TARRAGONA, Spain — Spain's Catholic Church beatified 522 "martyrs" on Sunday, mostly clerics killed during the Spanish Civil War, prompting fury from Franco-era victims' groups who say the honor "legitimized" his dictatorship.
The mass kicked off with a pre-recorded video greeting by Pope Francis, rebuffing an umbrella association of groups who said the beatification would be a "political act of pro-Franco affirmation" by the Church.
"I join all the participants in the celebration with all my heart," the pope said to long applause from the thousands attending the beatification mass in the eastern coastal city of Tarragona.
Spanish media described the event as "the biggest ever beatification in the history of the Church."
Historians have estimated that about 500,000 people from both sides were killed in the 1936-1939 war. After Francisco Franco's victory, Nationalist forces executed some 50,000 Republicans. Franco's dictatorship lasted until his death in 1975.
Several thousand priests, monks and nuns were thought to have died at the hands of the Spanish republic's mainly left-wing defenders, among whom anti-Church sentiment was strong.
The Spanish Catholic Church apparently sought to sidestep the controversy by referring to the 522 to be beatified as "martyrs of the 20th century in Spain."
But Pope Francis on Sunday was more explicit, saying at the Vatican that they were "martyrs killed for their faith during the Spanish Civil War."
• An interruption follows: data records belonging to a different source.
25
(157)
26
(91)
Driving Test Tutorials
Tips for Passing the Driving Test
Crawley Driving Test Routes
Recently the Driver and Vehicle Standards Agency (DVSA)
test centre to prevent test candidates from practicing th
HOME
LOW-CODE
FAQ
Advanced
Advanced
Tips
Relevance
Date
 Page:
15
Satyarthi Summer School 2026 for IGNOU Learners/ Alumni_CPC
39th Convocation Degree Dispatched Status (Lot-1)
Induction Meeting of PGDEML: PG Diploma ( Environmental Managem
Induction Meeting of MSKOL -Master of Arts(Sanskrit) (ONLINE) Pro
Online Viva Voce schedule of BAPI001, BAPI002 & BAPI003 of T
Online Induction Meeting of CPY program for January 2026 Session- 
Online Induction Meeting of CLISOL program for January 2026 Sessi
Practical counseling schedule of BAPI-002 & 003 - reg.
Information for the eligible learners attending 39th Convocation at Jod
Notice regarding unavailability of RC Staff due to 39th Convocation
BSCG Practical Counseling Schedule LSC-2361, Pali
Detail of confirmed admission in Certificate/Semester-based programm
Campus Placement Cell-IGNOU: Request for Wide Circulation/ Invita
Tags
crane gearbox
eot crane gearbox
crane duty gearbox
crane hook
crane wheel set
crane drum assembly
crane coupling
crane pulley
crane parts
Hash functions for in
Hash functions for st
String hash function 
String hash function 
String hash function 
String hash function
The umbrella association of dozens of groups supporting Franco-era victims had written to him, saying: "Under the guise of a religious act, the [Catholic] hierarchy is committing a political act of pro-Franco affirmation."
The Platform for a Truth Commission added: "You should know that the Catholic Church backed Franco's military uprising against the Spanish Republic in 1936."
The Church "considered the war 'a crusade' by backing the generals who revolted, [and] legitimized the fascist dictatorship and the fierce repression that it afflicted on the Spanish," said the letter published Friday.
It has "forgotten the victims of Francoist repression," the letter said.
Some more progressive sections of the Spanish Catholic Church, a minority in Spain, also opposed the beatification, saying it would reopen the wounds of the past.
In addition to 515 Spaniards, three French, and a citizen each from Cuba, Colombia, the Philippines and Portugal were among those beatified, which is the last formal step before possible sainthood.
Spain's conservative government was represented at Sunday's beatification mass by the justice and interior ministers, Alberto Ruiz Gallardon and Jorge Fernandez Diaz.
Nearly 4,000 family members or descendants attended the mass at an education complex, along with some 2,700 clerics, according to organizers.
The youngest of the "martyrs", Jose Sanchez Rodriguez, "was killed at age 18 against the wall of a cemetery" in Madrid at dawn on August 18, 1936, along with seven other clerics, by a group of militiamen, according to the Madrid diocese.
The oldest, Sister Aurora Lopez Gonzalez, had fled her convent near Madrid in July 1936 when it was "taken over by revolutionaries." She was executed some five months later aged 86.
The Vatican has regularly beatified Spanish Civil War victims.
In 2007, Francis's predecessor Benedict XVI staged the Vatican's largest previous beatification ceremony, involving 498 victims of religious persecution during the war.